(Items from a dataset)
──────────────────────────────
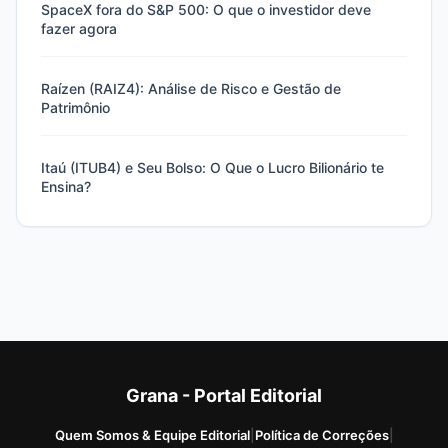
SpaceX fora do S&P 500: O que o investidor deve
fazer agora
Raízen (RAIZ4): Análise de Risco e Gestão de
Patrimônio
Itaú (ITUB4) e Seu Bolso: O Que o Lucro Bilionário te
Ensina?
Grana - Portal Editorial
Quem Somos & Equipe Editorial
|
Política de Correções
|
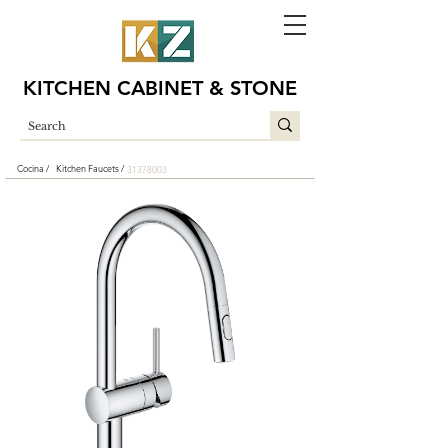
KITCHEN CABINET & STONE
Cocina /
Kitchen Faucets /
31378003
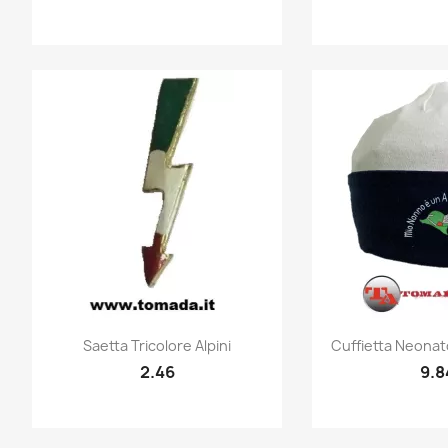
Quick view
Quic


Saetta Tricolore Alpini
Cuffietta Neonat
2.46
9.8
──────────────────────────────
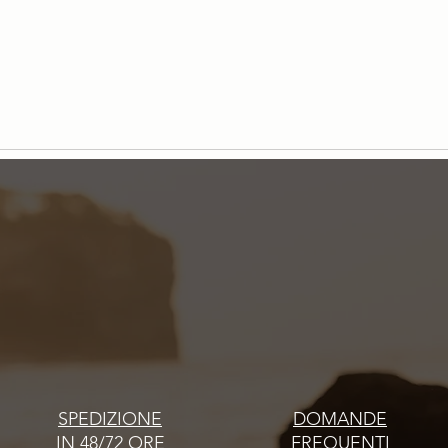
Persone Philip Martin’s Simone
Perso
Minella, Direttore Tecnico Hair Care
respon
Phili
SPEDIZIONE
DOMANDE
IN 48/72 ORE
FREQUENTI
──────────────────────────────
* **Assignment**
Find each line in the entries that contains the word "Editorial", and copy those lines out.

* **Solution**
Grana - Portal Editorial
Quem Somos & Equipe Editorial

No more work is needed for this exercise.